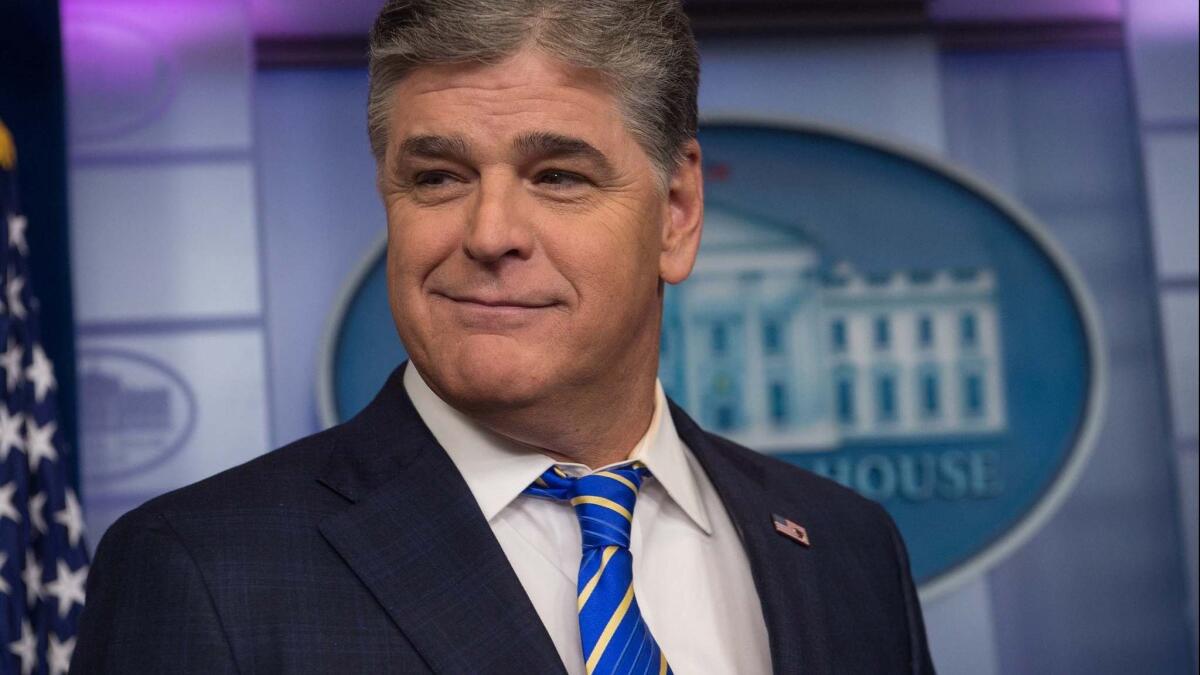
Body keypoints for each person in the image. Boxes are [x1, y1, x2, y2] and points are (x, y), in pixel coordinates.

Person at [72, 1, 934, 673]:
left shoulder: (846, 550)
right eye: (438, 176)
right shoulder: (204, 570)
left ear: (676, 214)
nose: (489, 233)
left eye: (557, 176)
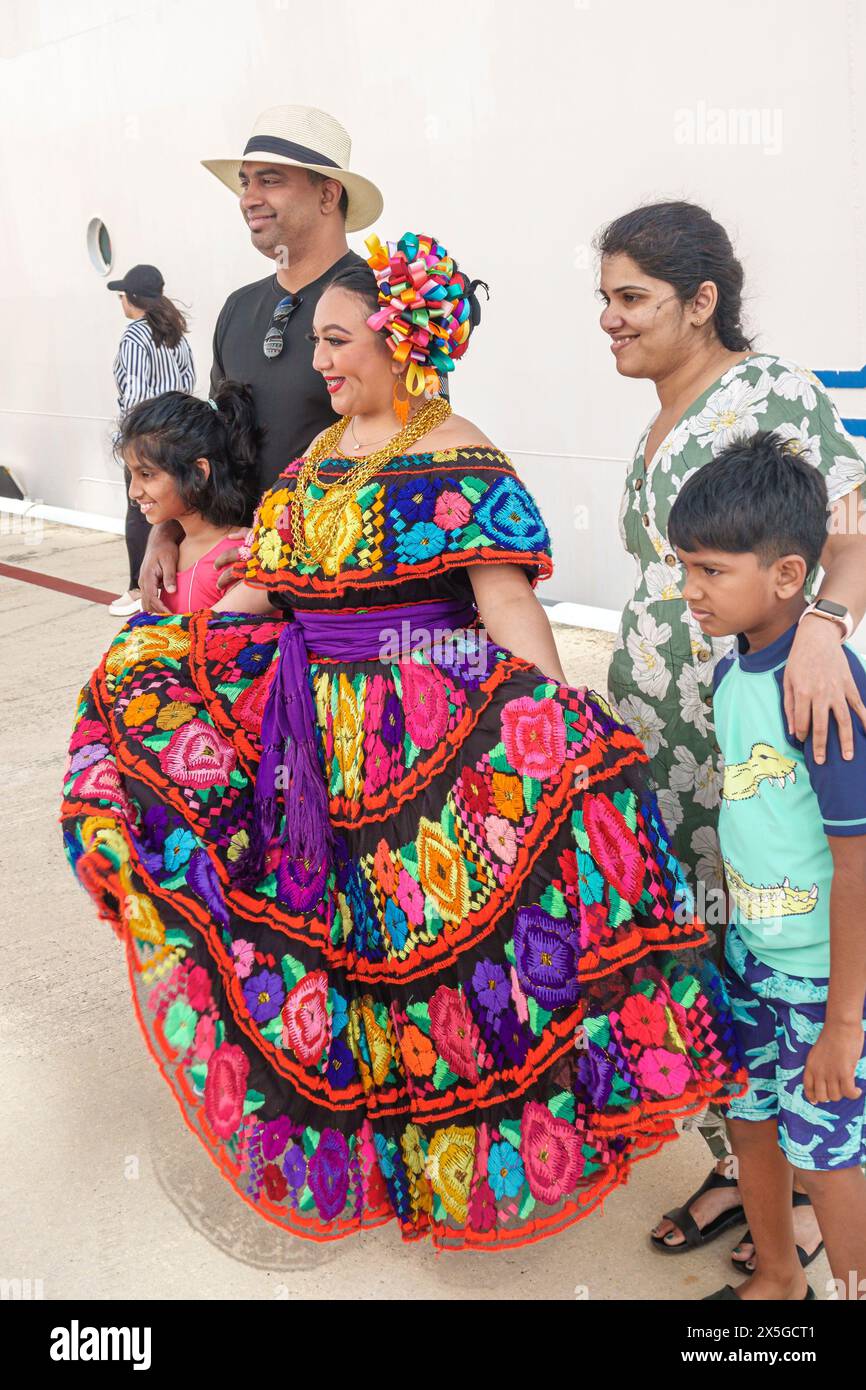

Exercise instructions:
Reproduce the material in its entirety and word for word, without the pictures.

Task response:
Body keypoints for each person in the image. Boxes are [x1, y1, x2, y2] and points are (x, y), in pixel coordinates.

Person at [72, 1, 934, 673]:
left shoulder: (846, 550)
right eye: (438, 176)
right shoulder: (204, 570)
left ear: (676, 214)
nose: (489, 233)
left eye: (557, 176)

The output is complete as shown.